CHAPITRE CXLIV.

Bouquiniste.


On appelle ainsi un homme qui arpente tous les coins de Paris, pour déterrer les vieux livres & les ouvrages rares, & celui qui les vend. Le premier visite les quais, les petites échoppes, tous ceux qui étalent des brochures ; il en remue les piles qui sont à terre ; il s’attache aux volumes les plus poudreux, & qui ont la physionomie antique.

Ce n’est que de cette maniere que l’on trouve à bas prix les anciens ouvrages & les plus curieux. Les bibliotheques les plus précieuses n’ont point eu d’autre fondement que le zele assidu & opiniâtre des bouquinistes.

Au décès de tel homme ignoré, se rencontre quelquefois le livre qu’on cherchoit depuis plusieurs années ; mais les libraires matineux ont si bien fait depuis quelque tems, qu’ils ont enlevé aux bouquinistes de profession toutes les découvertes que ceux-ci pouvoient faire ; il n’y a plus rien à glaner après eux.

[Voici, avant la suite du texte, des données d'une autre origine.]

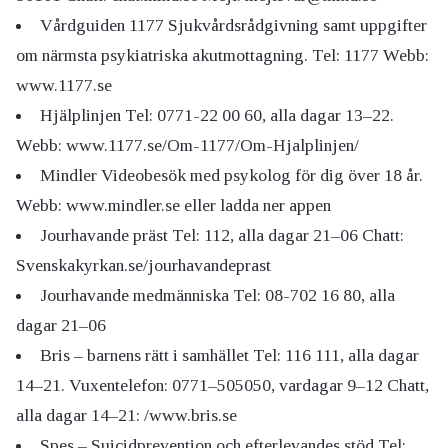
Vårdguiden 1177 Sjukvårdsrådgivning samt uppgifter
om närmsta psykiatriska akutmottagning. Tel: 1177 Webb:
www.1177.se
Hjälplinjen Tel: 0771-22 00 60, alla dagar 13–22.
Webb: www.1177.se/Om-1177/Om-Hjalplinjen/
Mindler Videobesök med psykolog för dig över 18 år.
Webb: www.mindler.se eller ladda ner appen
Jourhavande präst Tel: 112, alla dagar 21–06 Chatt:
Svenskakyrkan.se/jourhavandeprast
Jourhavande medmänniska Tel: 08-702 16 80, alla
dagar 21–06
Bris – barnens rätt i samhället Tel: 116 111, alla dagar
14–21. Vuxentelefon: 0771–505050, vardagar 9–12 Chatt,
alla dagar 14–21: /www.bris.se
Spes – Suicidprevention och efterlevandes stöd Tel: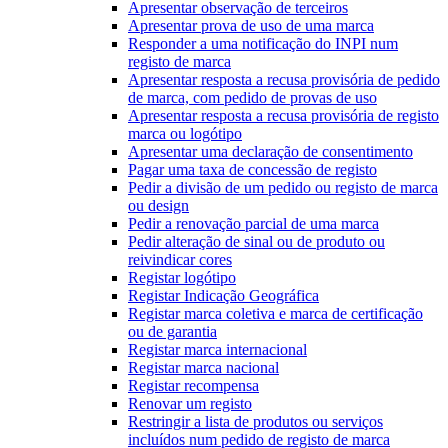
Apresentar observação de terceiros
Apresentar prova de uso de uma marca
Responder a uma notificação do INPI num
registo de marca
Apresentar resposta a recusa provisória de pedido
de marca, com pedido de provas de uso
Apresentar resposta a recusa provisória de registo
marca ou logótipo
Apresentar uma declaração de consentimento
Pagar uma taxa de concessão de registo
Pedir a divisão de um pedido ou registo de marca
ou design
Pedir a renovação parcial de uma marca
Pedir alteração de sinal ou de produto ou
reivindicar cores
Registar logótipo
Registar Indicação Geográfica
Registar marca coletiva e marca de certificação
ou de garantia
Registar marca internacional
Registar marca nacional
Registar recompensa
Renovar um registo
Restringir a lista de produtos ou serviços
incluídos num pedido de registo de marca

Les livres rares sont devenus introuvables ; ce n’est que par le plus grand coup du hasard, que l’on peut tromper la vigilance des argus modernes de la librairie ; & puis la science des livres est devenue assez commune : les petits vendeurs en savent assez pour faire la séparation avant de les crier à quatre sols, comme ils faisoient il y a vingt-cinq ans.

La bibliotheque du roi a peu de livres rares, en comparaison de quelques bibliothèques particulieres, qui, chacune dans genre, offrent des ouvrages dont la collection est vraiment unique. Le roi est mal servi en cette partie, ainsi qu’en plusieurs autres ; il n’y a pas grand mal à cela. Une bibliotheque curieuse en ce genre, est celle de M. le duc de la Valliere. Celle de M. Paulmi d’Argenson à l’Arsenal, présente encore des collections rares & choisies.

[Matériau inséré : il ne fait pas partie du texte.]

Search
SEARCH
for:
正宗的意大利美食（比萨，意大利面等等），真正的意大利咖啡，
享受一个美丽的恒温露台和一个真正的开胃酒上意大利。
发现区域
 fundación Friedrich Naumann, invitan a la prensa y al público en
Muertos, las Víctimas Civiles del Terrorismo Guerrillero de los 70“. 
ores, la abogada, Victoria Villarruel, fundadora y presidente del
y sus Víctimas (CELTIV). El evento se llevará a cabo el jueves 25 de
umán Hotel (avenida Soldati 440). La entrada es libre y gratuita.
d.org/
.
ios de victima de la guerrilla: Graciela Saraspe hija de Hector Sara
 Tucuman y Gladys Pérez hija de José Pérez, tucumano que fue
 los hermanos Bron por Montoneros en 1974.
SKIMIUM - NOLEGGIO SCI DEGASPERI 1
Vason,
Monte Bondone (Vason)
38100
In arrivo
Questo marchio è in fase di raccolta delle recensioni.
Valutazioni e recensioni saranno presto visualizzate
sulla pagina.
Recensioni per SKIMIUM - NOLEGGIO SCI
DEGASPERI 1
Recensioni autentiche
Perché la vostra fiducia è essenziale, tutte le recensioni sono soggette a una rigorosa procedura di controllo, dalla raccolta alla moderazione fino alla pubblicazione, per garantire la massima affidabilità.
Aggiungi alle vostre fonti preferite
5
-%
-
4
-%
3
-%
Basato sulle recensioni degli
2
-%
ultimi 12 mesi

La meilleure bibliotheque est celle qui n’est composée que de livres philosophiques ; les autres appartiennent à l’opulence, à l’ostentation ou à la curiosité. Nous devons néanmoins des éloges à ceux qui rassemblent des ouvrages qui périroient sans leurs recherches attentives. On ne sait pas ce que tel livre peut produire un jour sur telle tête humaine. Les mauvais instruisent comme les bons, parce qu’ils marquent l’écueil.

Tel financier, & tel épais magistrat, au sortir de table, & tout en digérant, disent d’un ton capable : mais on ne fait plus de chefs-d’œuvres aujourd’hui. Ils voudroient chaque jour trouver sur leur bureau un livre comme l’Esprit des loix, ou l’Émile ; & quand un ouvrage supérieur vient à paroître, ils ne savent pas le lire, ou ils lui font la guerre.

L’humeur & l’envie rétrogradent dans les tems passés, & amenent les trésors de tous les siecles pour objet de comparaison avec la brochure nouvelle. Le mérite qui s’y trouve n’est jamais senti le premier jour ; on a plutôt fait de se livrer à une petite déclamation satirique, que de peser exactement la somme des idées renfermées dans le livre nouveau. On commence par le dédaigner, mauvaise disposition pour le bien juger. L’habitude de ne louer que les talens qui ne sont plus, s’accorde trop avec la paresse pour qu’elle y renonce.

On ne lit presque point à Paris un ouvrage qui a plus de deux volumes. Jugez de celui qui en fait douze de six cents pages pour prouver la religion chrétienne ! Un si long plaidoyer est plus assommant que convaincant.

Nos bons aïeux lisoient des romans en seize tomes, & ils n’étoient pas encore trop longs pour leurs soirées. Ils suivoient avec transport les mœurs, les vertus, les combats de l’antique chevalerie. Pour nous, bientôt nous ne lirons plus que sur des écrans.

On ne hait pas la science, a dit quelqu’un ; on ne hait que la peine qu’il en coûte pour l’acquérir. Il faut être court & précis, si l’on veut être lu aujourd’hui.